In the office, which is adorned with a rather large trophy buck, four women sit, pads and pens in hand, chatting and laughing.
A few minutes later, and there are still playful barbs, but now they’re working, too – discussing the four disparate areas of business each is responsible for under the Nichols umbrella.
Sarah Docsinski manages Nichols Development, finding tenants for the former Bass Shoe factory and planning the company’s expansion. Terry Handrahan runs the Nichols Expo car auction and everything else that happens in the Expo center. Kelly Gordon, a welder, manages Nichols Custom Welding, which is currently making trailers to be sent to Iraq. Joan Reed is controller, and manages the books for all three.
Together, the three enterprises are helping Wilton toward an economic renaissance, nearly a decade after the Bass Shoe factory closed, taking hundreds of jobs and hundreds of thousands of dollars with it.
For the four managers, and their boss, Nichols’ owner Gil Reed, the fact women occupy the top positions at Nichols, working in what have traditionally been known as men’s jobs, is only surprising or impressive from a distance.
“I woke up one morning and went, ‘Holy cow!,'” Handrahan says, explaining she never exactly set out to become the manager of a car-sales and auction outfit.
Reed, too, says he did not plan that all four of his managers would be women. It just happened, he said. But it works.
Compared to the U.S economy at large, the Nichols arrangement is unusual.
Women are a regular fixture in the workplace these days, both on factory floors, in the boardroom, and running the gamut in between. Since the advent of the women’s movement in the 1960s, women have come to nearly match men in numbers, with 60 percent of women in the work force, compared to 74 percent of men, according a U.S. Census Bureau report.
Even so, according to the report, 91 percent of people working in precision manufacturing jobs in 1998 were men. And a www.womenof.com article says women make up only 3.1 percent of manufacturing and production managers in the United States.
“There are still a few Neanderthals out there, who believe women should be in the kitchen,” Gil Reed said.
But Gordon, Joan Reed, Handrahan and Doscinski say they’ve had no such problems since starting their jobs, even though they work mostly with men.
“In this business, the people I work with are all predominantly male,” Handrahan says. “Ninety-nine percent are men.”
Working for Nichols Development, Doscinski says aside from a few proposals she’s written to child care operators and gym owners, she’s yet to provide a proposal to a woman.
Most of their employees are men, too.
Working for a woman is a little different than working for a man, Nichols Custom Welding Foreman Dwayne Pratt says. Not to generalize, he says, but Kelly Gordon has a different attitude toward communication than some of his male bosses have.
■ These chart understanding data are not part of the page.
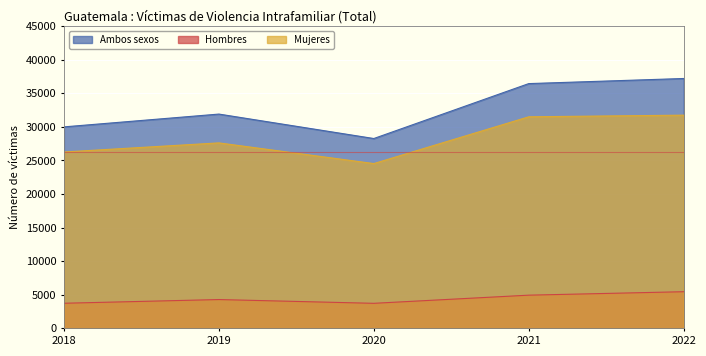

True or false: Ambos sexos and Mujeres cross at least once.

False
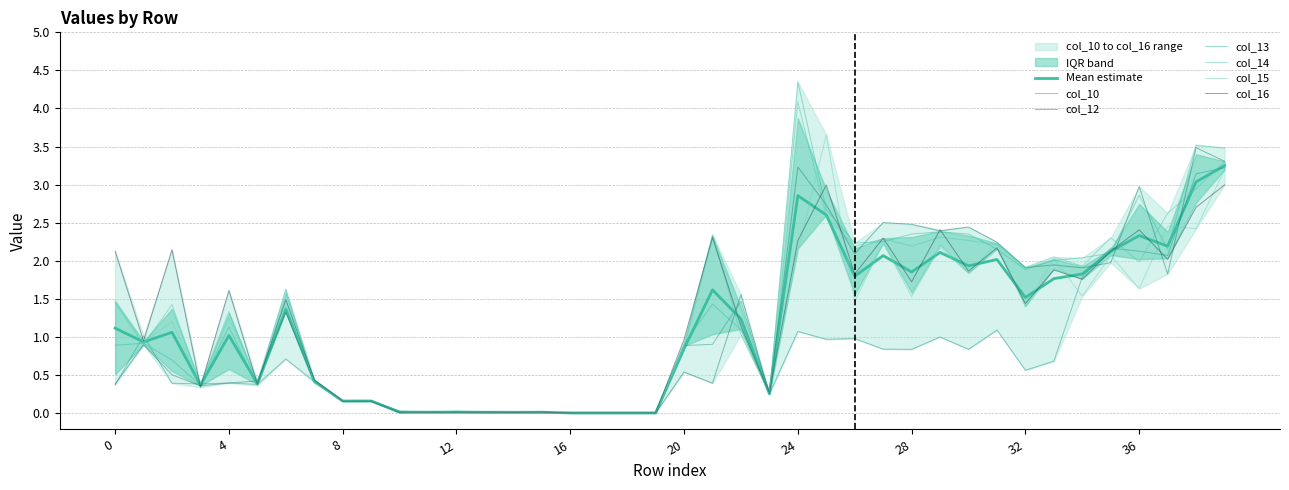

What is the difference between the highest and lowest values at 35?

0.3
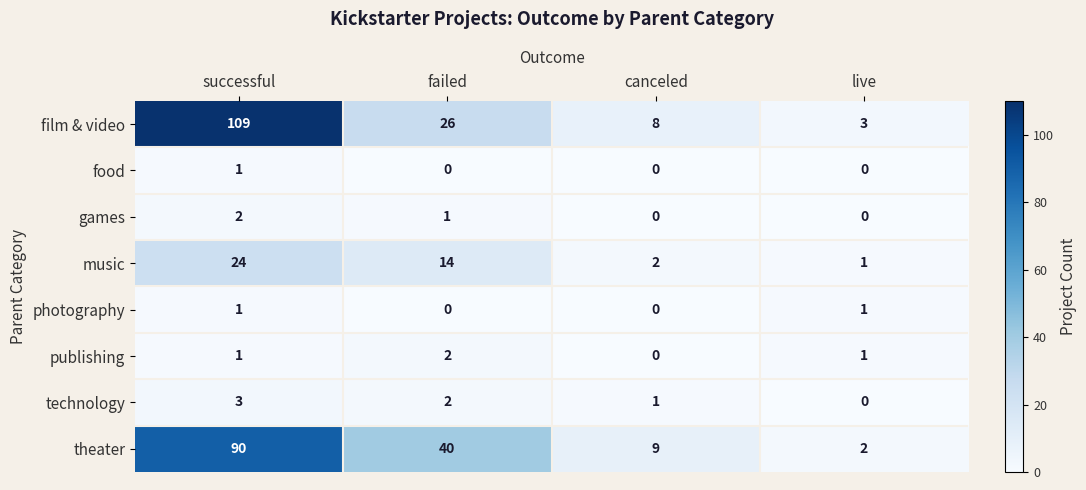

At which label does publishing reach its peak?

failed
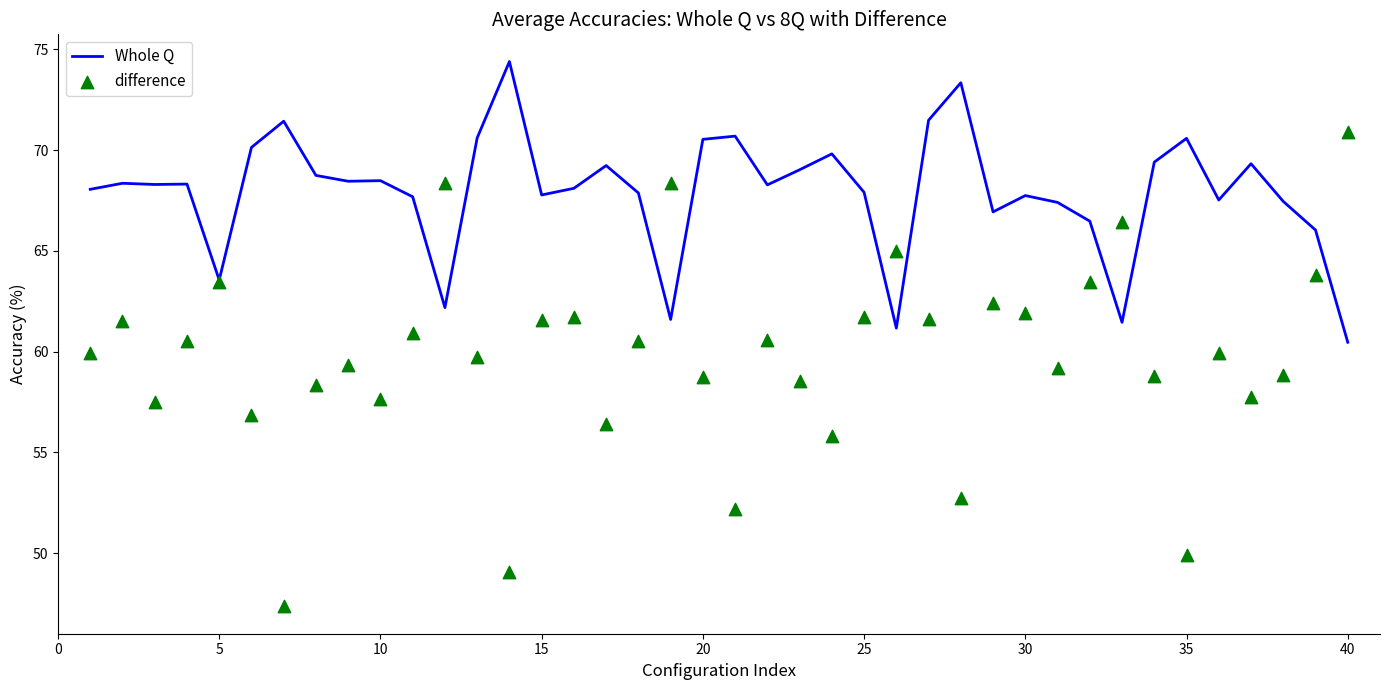

Which series reaches the minimum Y coordinate?

difference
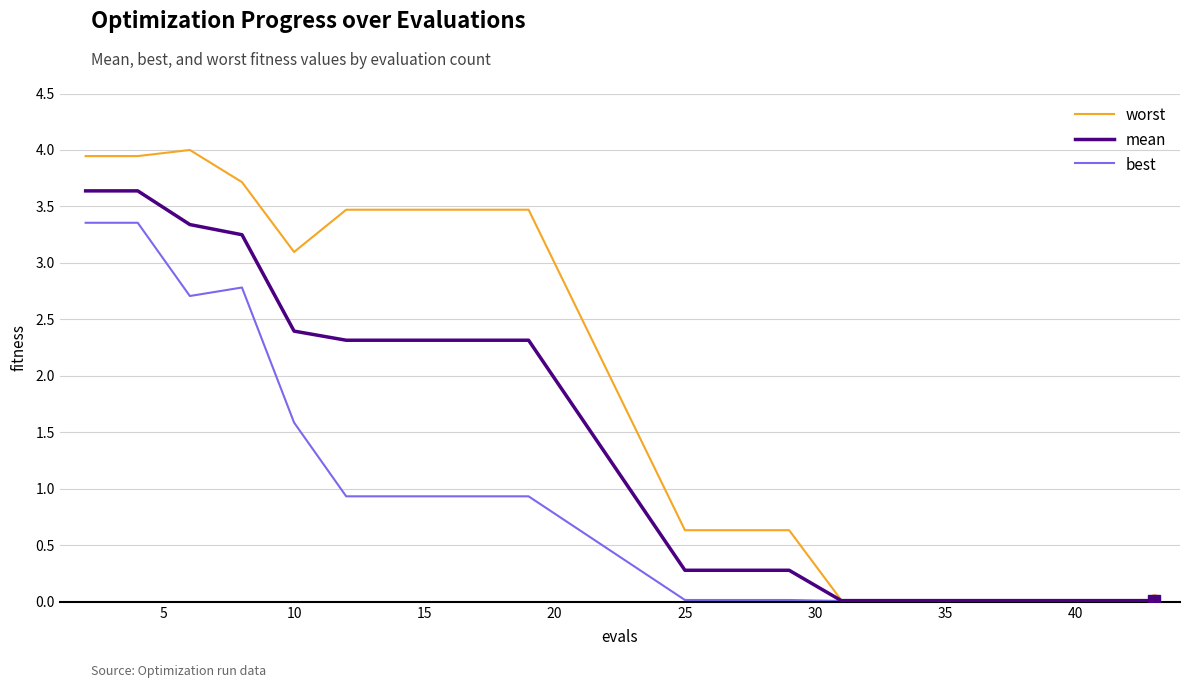

Which series has the largest total across all categories?

worst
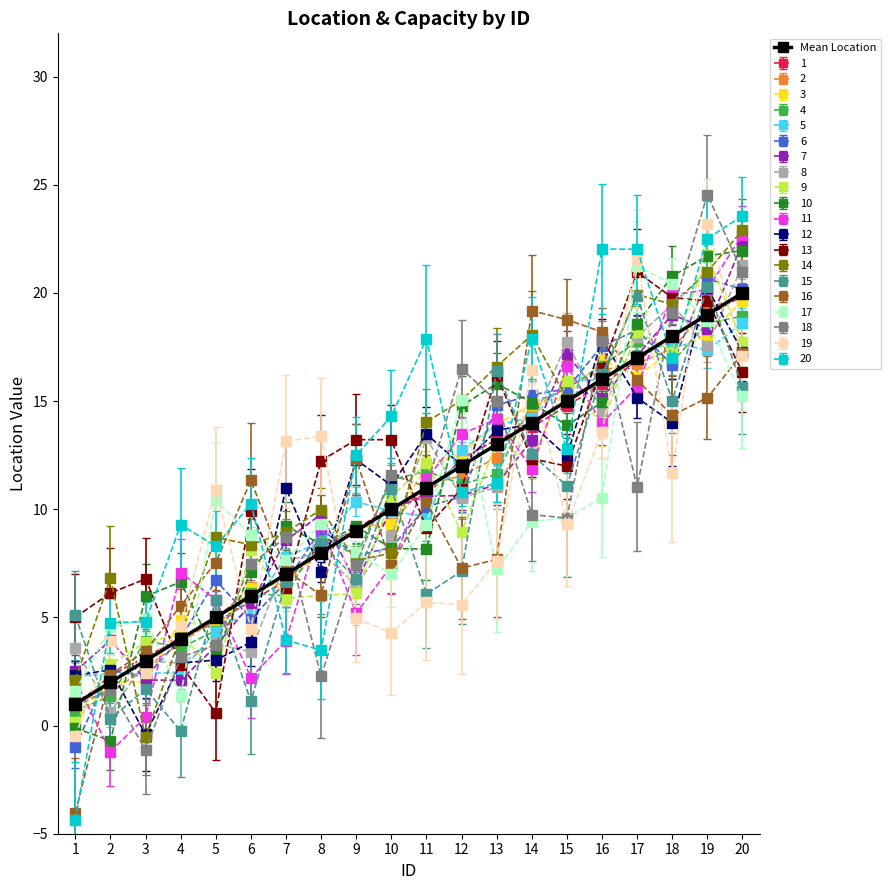

What is the minimum value shown in the chart?

-4.3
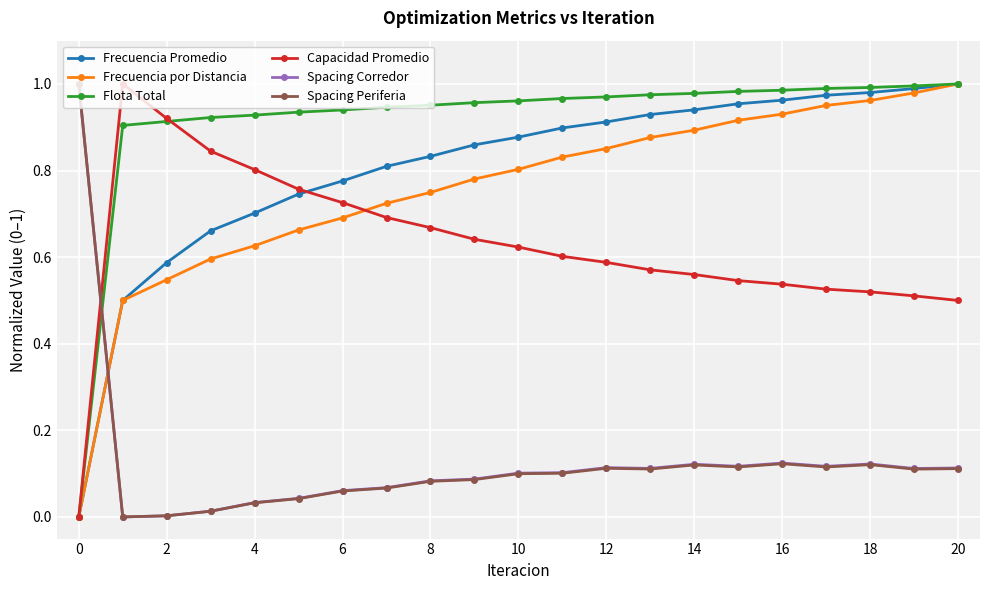

Which series has the largest total across all categories?

Flota Total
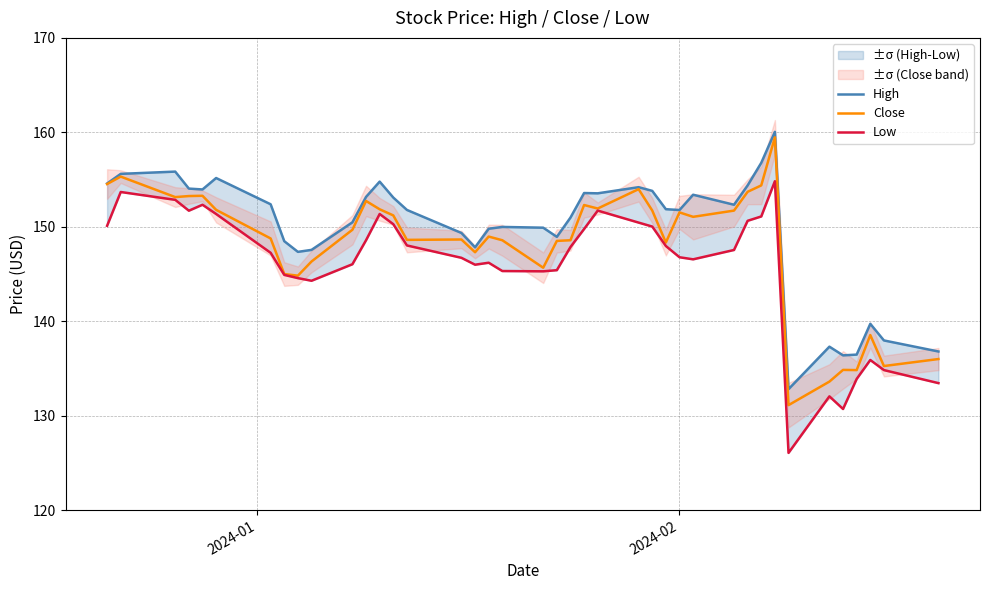

What is the maximum value for Low?

154.8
“If you ask a question, (women) are going to tell you straight out, not beat around the bush or say ‘oh, that’s a stupid question,'” Pratt says. “It’s nice in a way, because they don’t take no crap, and they’ll pretty much tell you how it is.”
Foreman and fabricator Brandon Boivin agrees. “They’re great to me,” he said. Having never worked for women in the manufacturing business before, he said at first he wondered what it would be like. “When I have something to say, they listen,” he said. “They don’t just take in one ear and out the other. (Men) do that more than a woman would.”
So, how does being women doing jobs traditionally considered “men’s” impact their work, in their own opinions?
The four laugh when asked the question, and then the truth comes out. It’s all in the relationships.
“As a team, we’re able to be serious, but take things lighter,” Handrahan says.
“We’re usually just a pain in the rear end,” Reed says, explaining she and the others rib each other, laugh and tease one another a lot.
“We give each other support,” Doscinski says. “We have the same goal.”